## DATA:
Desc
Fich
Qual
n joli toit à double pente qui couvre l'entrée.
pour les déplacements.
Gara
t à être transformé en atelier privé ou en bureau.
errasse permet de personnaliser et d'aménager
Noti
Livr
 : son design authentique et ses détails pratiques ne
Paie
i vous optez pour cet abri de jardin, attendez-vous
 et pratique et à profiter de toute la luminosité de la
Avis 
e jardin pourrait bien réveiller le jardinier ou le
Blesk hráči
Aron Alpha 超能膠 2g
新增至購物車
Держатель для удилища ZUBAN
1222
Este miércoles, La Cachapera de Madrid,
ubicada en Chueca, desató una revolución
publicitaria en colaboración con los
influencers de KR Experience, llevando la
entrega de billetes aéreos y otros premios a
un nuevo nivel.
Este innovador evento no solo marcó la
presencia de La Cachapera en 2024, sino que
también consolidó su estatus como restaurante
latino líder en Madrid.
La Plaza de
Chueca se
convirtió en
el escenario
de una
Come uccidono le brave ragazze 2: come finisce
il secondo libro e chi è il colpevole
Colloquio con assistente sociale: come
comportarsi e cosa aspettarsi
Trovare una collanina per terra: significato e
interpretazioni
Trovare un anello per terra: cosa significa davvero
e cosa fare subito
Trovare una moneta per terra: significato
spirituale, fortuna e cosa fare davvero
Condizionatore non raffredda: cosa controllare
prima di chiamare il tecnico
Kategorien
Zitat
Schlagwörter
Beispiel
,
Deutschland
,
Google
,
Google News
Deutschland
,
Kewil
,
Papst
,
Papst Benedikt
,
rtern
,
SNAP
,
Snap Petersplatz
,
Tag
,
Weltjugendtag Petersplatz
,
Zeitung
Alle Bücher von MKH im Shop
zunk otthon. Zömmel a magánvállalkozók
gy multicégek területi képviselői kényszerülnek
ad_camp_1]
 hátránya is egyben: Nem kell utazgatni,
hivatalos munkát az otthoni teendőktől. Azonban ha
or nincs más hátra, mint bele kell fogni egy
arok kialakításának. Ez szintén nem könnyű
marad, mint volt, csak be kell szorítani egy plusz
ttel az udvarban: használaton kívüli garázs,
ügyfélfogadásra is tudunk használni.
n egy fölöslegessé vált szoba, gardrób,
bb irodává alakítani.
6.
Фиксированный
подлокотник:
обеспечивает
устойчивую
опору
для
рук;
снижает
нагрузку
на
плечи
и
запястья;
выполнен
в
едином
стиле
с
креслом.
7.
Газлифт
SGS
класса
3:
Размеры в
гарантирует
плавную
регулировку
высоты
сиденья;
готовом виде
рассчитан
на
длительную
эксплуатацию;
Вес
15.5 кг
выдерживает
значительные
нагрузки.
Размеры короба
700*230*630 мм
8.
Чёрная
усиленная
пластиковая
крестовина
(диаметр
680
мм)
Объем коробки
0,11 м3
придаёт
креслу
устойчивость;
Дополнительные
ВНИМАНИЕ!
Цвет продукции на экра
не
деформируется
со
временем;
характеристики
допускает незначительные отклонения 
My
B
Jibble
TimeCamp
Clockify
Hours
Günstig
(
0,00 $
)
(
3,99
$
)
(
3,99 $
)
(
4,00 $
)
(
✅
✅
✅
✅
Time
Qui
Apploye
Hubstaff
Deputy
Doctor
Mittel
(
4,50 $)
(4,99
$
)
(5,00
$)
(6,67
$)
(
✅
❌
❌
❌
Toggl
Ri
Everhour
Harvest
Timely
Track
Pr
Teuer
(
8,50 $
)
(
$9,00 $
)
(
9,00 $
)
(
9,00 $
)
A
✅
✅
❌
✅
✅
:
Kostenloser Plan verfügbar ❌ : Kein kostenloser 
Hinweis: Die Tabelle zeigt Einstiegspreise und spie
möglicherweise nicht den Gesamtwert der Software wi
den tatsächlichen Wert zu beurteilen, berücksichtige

---

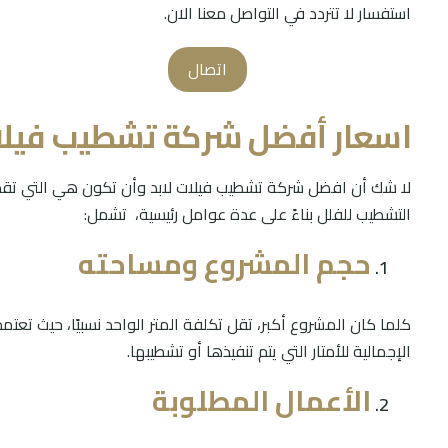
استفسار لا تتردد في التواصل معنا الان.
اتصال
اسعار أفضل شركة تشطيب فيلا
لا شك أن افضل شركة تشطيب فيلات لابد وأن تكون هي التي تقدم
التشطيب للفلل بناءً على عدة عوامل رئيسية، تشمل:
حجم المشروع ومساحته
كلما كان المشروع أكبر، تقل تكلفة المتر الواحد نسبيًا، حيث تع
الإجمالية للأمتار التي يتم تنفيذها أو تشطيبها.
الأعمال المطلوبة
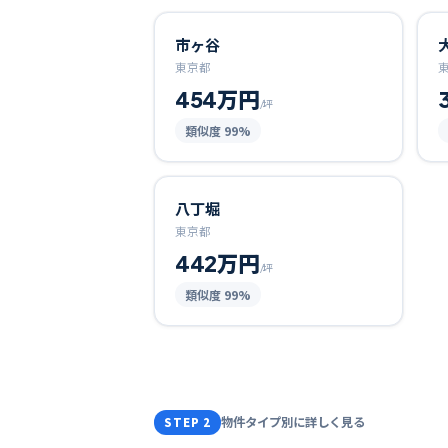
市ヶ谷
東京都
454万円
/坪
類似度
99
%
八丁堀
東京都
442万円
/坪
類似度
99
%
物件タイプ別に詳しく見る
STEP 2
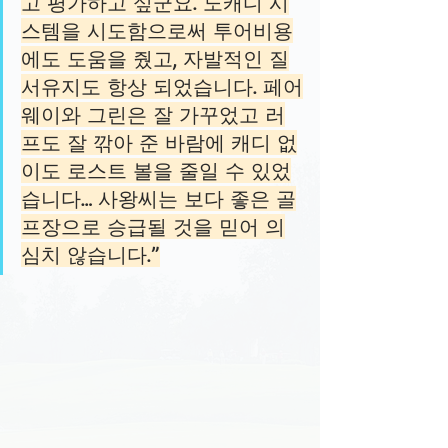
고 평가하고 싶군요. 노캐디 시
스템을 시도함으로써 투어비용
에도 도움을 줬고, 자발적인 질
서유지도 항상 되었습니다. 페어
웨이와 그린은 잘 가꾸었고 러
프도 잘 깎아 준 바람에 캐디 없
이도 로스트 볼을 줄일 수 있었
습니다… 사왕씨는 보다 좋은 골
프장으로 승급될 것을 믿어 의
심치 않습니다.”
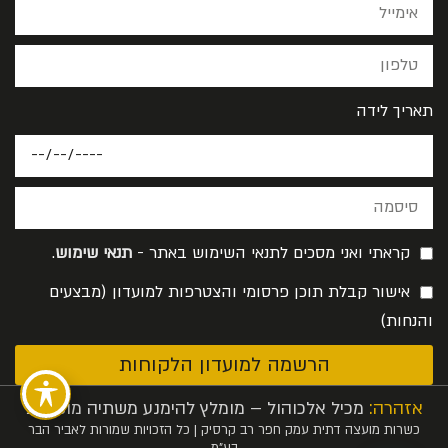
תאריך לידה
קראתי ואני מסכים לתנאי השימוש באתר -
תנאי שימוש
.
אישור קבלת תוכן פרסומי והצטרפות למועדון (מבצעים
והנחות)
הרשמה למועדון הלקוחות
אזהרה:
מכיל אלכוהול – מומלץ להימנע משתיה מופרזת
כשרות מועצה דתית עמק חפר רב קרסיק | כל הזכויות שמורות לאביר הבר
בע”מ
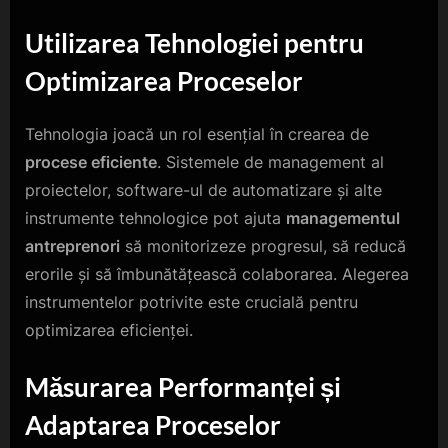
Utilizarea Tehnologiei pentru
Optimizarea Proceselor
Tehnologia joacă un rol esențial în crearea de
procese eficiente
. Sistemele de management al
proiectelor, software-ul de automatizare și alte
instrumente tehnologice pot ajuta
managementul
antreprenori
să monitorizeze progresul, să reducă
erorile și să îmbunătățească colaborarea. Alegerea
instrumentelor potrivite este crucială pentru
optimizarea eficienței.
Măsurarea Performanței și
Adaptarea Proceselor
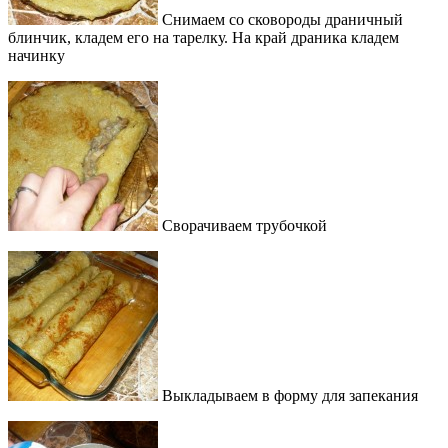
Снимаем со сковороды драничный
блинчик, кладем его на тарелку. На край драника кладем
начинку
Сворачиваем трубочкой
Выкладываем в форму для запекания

==

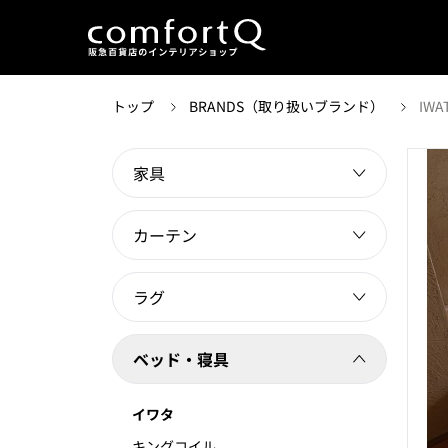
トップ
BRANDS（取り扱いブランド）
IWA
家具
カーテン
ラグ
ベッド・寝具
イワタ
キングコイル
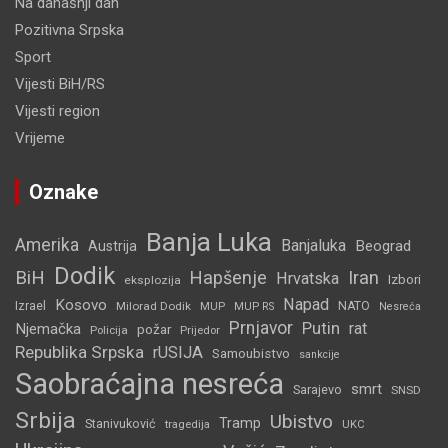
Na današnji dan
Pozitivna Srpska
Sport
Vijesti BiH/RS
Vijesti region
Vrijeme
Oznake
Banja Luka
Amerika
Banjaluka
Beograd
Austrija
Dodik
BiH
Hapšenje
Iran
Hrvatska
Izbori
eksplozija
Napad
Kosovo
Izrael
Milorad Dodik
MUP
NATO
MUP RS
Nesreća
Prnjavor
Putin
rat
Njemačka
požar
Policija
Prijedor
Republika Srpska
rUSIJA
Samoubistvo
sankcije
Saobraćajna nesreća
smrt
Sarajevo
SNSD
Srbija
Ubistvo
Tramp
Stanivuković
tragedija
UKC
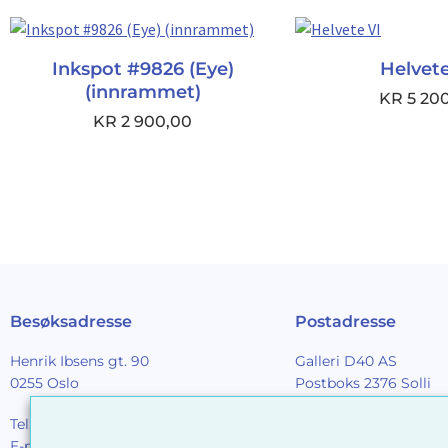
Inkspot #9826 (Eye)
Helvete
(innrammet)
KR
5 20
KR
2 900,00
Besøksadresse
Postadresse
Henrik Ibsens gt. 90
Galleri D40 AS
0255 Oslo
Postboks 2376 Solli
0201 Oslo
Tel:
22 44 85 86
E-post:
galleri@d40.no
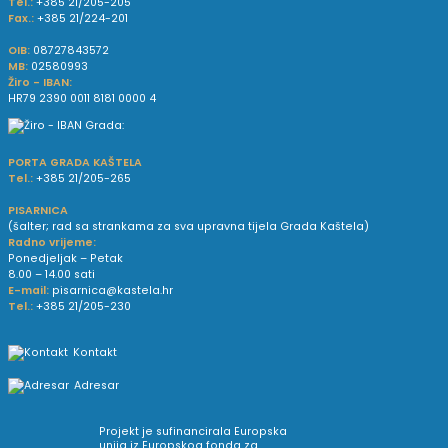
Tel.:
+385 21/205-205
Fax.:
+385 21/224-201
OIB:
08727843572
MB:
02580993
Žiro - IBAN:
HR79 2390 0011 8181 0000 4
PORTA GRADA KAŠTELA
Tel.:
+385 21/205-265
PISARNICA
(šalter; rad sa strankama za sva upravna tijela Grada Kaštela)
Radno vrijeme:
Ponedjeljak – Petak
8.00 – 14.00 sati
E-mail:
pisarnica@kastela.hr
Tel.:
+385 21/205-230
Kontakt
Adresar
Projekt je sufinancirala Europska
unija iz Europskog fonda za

## DIRECTIONS:
Lay out the lines in the records above, from the line containing "Utilizarea Tehnologiei pentru" through the line containing "Adaptarea Proceselor", inclusive, as a Markdown table with the columns Number and Line. Leave out any blank lines.

## SOLUTION TO THIS PROBLEM:
| Number | Line |
|---|---|
| 1 | Utilizarea Tehnologiei pentru |
| 2 | Optimizarea Proceselor |
| 3 | Tehnologia joacă un rol esențial în crearea de |
| 4 | procese eficiente |
| 5 | . Sistemele de management al |
| 6 | proiectelor, software-ul de automatizare și alte |
| 7 | instrumente tehnologice pot ajuta |
| 8 | managementul |
| 9 | antreprenori |
| 10 | să monitorizeze progresul, să reducă |
| 11 | erorile și să îmbunătățească colaborarea. Alegerea |
| 12 | instrumentelor potrivite este crucială pentru |
| 13 | optimizarea eficienței. |
| 14 | Măsurarea Performanței și |
| 15 | Adaptarea Proceselor |